It is funny the way life works. Just when you think you are going to lose your mind, something really cool and expected happens. Yesterday I took a leap of faith (in a real moment of desperation) and I ended up going viral. Well, sort of. It is as much publicity as this gal has seen in a long time and it really lifted my spirits. So much so that I took another leap of faith today and finally starting this soul adventure blog. The one I have tried to start forever.

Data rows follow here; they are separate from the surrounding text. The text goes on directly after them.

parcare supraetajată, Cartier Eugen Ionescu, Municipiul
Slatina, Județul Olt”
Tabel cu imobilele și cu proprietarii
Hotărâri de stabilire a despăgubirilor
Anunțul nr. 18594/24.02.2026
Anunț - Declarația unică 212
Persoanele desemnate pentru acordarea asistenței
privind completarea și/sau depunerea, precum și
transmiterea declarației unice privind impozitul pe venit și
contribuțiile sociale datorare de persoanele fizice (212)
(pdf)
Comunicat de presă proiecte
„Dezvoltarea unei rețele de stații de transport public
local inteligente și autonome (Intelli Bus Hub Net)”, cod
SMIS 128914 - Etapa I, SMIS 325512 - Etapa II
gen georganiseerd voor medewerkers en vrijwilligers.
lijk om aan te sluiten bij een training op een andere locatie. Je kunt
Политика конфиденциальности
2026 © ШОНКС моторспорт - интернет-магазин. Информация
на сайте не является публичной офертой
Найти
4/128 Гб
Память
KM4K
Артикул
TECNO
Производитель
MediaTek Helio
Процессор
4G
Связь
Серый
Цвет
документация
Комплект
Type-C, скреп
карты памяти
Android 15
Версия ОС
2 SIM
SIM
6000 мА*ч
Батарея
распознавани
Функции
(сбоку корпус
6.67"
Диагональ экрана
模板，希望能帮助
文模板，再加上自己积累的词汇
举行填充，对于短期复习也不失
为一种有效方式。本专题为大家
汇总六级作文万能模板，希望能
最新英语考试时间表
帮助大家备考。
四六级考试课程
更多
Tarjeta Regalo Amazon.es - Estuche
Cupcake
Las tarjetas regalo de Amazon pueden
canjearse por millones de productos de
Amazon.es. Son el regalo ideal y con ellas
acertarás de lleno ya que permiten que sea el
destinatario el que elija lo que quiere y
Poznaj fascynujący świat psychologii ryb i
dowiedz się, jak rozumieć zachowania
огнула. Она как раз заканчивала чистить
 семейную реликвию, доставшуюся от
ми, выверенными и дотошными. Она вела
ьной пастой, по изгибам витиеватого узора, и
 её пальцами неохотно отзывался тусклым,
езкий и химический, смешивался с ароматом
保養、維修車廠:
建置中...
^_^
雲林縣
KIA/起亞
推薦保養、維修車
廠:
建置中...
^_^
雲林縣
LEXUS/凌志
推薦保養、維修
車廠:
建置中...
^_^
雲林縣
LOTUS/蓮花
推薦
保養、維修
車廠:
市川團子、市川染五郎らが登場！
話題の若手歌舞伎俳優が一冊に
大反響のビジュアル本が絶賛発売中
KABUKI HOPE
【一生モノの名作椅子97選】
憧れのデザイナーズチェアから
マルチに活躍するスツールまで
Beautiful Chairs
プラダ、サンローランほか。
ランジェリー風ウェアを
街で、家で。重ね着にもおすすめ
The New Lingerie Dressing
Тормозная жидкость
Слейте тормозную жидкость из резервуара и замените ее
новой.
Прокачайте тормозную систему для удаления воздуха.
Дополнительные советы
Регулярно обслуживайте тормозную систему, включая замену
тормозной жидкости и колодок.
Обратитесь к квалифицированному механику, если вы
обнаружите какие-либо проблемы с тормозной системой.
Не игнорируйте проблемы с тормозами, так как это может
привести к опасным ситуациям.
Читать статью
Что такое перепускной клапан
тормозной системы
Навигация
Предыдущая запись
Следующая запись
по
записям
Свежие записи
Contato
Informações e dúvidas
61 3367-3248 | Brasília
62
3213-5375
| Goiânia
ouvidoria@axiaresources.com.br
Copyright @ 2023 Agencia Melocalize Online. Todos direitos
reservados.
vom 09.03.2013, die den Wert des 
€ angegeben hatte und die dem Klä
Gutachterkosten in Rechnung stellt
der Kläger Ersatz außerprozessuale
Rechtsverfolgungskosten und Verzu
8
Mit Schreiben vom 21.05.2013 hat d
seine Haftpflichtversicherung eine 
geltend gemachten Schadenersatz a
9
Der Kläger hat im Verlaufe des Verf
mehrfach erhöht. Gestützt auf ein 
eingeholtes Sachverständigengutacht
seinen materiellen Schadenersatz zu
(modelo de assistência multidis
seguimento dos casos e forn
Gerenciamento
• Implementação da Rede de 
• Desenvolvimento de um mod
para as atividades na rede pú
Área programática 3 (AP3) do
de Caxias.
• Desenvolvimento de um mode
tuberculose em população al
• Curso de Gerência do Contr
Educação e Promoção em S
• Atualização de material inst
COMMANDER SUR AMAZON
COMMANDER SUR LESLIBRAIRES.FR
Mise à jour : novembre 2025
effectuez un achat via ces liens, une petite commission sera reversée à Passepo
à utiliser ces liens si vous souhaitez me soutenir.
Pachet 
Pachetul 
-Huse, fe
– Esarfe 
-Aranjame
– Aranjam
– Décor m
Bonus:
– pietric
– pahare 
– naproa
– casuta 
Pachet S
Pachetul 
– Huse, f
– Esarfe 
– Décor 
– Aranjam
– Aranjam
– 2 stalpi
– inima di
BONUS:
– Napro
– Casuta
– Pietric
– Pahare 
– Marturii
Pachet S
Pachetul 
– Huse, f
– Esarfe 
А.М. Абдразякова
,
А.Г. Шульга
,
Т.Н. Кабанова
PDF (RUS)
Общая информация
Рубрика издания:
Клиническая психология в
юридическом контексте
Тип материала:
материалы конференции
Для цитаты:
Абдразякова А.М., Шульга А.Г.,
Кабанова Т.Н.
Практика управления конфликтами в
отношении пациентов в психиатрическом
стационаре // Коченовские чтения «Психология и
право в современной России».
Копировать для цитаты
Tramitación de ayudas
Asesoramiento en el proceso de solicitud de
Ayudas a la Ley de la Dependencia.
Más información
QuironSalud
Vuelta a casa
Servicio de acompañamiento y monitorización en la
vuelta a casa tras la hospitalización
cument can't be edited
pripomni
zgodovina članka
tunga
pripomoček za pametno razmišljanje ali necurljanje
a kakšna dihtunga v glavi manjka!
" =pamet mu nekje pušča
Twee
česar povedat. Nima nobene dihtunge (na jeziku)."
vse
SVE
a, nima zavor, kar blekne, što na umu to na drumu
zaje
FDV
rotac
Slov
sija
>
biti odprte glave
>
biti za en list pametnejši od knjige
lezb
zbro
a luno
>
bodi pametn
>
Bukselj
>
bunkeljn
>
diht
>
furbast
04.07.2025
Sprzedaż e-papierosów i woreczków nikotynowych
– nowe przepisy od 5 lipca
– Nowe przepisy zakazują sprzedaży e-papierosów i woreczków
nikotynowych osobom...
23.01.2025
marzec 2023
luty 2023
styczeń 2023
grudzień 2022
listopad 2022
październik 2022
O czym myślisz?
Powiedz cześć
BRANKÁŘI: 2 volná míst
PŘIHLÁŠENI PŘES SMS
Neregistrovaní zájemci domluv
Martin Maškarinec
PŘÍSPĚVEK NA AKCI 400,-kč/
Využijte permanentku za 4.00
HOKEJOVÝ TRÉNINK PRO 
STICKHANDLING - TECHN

Back to yesterday and how this all began…or at least really began. I have been planting the seeds for a really long time. But yesterday was just the kick in the pants I needed. All week my kids have been torturing me for leaving on a very short four day vacation with their dad to San Francisco last weekend. Now mind you they were loved and spoiled all weekend by their three grandparents. I had the time of my life and came back energized by the city and ready to really take my writing and other creative projects up a notch. Somehow the little people knew something had happened without them. Something magical and selfish (god forbid). These little people came into my life a little over five years ago and rocked my world. They have been both one of the greatest gifts and most challenging assignments of my life. I wouldn’t trade being a mom for the world, but some days (or weeks) it can really kill a girl’s creative mojo. One of the blogs I follow, The Joyful Mother, posted the wonderful SARK essay on “How to Love a Child.” I have always loved this and I subscribe to the overall playfulness of it. But I was grumpy. Instead of being moved by it as I usually am, I was inspired to write my own version for my children. Or perhaps I just wanted to vent and try my best to love myself and other moms for all the often thankless and love inspired work we do. Regardless, when my son was at school and my daughter was napping, I sat down and wrote without fear or hesitation:
When I was done writing I posted it on my own Facebook page because I thought my friends might get a kick out of it. Then a little voice told me to go the step further and share it on The Joyful Mother. It got a great response and went semi-viral! It felt wonderful. It re-energized me. Since I have been focusing on my new soul creating adventure, I have been trying my best to carve out little spaces in my life…purging all of the unnecessary….so that I have time to explore, write and create a new. This moment gave me just the boost I needed to know that I am ready for this journey…even if my kids are not. Ready or not, here I come.